Task directions: The answer must be every line below that holds the word "public".

--------

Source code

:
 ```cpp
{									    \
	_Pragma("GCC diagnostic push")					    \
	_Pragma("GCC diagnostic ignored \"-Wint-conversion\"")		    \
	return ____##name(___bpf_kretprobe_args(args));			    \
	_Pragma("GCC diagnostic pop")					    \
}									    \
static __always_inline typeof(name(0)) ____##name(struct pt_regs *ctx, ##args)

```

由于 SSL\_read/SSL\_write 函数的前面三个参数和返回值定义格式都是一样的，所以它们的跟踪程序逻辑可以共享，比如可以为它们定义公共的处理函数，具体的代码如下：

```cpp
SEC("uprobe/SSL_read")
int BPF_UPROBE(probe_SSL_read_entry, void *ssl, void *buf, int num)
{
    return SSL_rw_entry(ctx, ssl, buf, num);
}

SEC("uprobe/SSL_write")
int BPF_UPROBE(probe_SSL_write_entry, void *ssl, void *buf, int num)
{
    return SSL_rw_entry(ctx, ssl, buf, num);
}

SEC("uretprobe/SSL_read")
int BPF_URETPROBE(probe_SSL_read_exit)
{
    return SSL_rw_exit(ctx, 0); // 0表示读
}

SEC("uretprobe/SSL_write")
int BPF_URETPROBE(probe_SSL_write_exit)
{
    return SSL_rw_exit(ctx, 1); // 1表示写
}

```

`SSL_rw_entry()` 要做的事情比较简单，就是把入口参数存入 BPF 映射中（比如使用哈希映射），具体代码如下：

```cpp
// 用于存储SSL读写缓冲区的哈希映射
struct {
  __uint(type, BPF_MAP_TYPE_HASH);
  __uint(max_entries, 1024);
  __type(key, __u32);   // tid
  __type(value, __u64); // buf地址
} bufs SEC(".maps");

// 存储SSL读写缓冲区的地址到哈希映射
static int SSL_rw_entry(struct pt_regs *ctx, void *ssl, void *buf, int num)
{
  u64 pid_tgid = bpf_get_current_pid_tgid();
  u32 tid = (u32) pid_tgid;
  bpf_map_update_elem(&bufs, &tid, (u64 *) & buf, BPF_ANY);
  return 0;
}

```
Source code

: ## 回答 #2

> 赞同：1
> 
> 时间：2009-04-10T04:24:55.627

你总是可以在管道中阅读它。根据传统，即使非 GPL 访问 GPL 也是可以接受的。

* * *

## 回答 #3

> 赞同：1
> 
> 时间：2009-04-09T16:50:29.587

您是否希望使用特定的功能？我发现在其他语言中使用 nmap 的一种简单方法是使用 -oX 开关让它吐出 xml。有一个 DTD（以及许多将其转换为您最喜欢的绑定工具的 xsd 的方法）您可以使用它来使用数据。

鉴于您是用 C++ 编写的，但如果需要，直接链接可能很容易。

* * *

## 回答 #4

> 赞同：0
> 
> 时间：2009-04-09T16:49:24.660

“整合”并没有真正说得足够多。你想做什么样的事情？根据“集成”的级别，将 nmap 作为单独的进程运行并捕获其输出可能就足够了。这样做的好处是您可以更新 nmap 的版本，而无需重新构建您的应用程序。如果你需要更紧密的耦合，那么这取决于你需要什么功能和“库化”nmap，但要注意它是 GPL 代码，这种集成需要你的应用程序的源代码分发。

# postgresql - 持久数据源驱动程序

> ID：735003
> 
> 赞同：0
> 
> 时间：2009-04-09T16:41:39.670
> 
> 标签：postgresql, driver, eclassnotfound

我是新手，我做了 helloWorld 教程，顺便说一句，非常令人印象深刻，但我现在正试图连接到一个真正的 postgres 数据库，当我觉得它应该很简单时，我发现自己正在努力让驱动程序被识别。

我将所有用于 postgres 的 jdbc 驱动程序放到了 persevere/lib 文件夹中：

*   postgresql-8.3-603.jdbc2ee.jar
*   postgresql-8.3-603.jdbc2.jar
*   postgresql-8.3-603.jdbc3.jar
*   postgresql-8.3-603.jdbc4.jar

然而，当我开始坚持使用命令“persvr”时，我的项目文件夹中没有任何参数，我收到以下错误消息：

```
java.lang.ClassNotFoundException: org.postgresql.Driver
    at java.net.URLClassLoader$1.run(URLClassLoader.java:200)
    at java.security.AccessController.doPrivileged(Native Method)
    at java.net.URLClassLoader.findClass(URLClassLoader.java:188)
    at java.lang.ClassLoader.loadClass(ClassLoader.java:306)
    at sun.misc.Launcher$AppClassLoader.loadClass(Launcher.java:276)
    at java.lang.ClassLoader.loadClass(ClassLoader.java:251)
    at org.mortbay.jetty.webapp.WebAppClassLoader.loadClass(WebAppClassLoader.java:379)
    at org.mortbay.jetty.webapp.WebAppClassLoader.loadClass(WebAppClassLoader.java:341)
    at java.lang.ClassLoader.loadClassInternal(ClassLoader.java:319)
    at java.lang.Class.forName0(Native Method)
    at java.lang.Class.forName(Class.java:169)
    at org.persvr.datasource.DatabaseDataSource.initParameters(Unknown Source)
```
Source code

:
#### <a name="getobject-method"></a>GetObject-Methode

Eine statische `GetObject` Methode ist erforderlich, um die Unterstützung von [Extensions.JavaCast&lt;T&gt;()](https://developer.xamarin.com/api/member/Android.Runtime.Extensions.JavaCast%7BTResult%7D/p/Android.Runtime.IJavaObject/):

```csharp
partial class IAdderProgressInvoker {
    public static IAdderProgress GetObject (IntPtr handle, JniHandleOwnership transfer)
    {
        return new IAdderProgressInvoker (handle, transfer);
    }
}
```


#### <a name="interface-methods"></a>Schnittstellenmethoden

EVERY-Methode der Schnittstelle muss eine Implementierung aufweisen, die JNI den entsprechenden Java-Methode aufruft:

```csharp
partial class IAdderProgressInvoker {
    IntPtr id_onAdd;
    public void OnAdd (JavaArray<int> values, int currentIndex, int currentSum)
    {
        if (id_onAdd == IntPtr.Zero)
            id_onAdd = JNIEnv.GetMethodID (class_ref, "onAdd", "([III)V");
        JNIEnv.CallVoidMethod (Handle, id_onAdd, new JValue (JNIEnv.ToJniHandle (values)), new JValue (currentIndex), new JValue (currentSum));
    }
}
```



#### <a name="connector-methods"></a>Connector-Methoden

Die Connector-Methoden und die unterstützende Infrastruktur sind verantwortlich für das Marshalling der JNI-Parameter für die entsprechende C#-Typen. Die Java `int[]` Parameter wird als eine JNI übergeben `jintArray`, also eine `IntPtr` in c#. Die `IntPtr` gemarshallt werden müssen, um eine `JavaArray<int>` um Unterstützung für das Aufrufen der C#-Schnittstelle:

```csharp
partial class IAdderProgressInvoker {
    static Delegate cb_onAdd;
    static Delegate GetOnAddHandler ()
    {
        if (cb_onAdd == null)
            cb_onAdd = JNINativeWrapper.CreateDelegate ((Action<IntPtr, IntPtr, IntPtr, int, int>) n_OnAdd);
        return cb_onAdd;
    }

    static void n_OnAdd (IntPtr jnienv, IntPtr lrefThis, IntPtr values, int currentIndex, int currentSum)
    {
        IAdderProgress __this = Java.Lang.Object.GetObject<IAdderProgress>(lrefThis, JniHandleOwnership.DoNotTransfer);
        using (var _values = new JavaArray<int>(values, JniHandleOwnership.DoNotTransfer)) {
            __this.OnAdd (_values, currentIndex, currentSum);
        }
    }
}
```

--------

Task answer:
    public static IAdderProgress GetObject (IntPtr handle, JniHandleOwnership transfer)
    public void OnAdd (JavaArray<int> values, int currentIndex, int currentSum)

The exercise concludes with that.